[Start of section]

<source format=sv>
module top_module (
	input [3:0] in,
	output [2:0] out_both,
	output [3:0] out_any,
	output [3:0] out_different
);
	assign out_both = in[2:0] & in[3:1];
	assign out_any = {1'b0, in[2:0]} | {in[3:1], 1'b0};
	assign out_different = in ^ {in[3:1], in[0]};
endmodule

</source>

[End of section]

### WHAT YOU SHOULD DO
Each entry above must be set down again without alteration.

### TASK ANSWER
<source format=sv>
module top_module (
	input [3:0] in,
	output [2:0] out_both,
	output [3:0] out_any,
	output [3:0] out_different
);
	assign out_both = in[2:0] & in[3:1];
	assign out_any = {1'b0, in[2:0]} | {in[3:1], 1'b0};
	assign out_different = in ^ {in[3:1], in[0]};
endmodule

</source>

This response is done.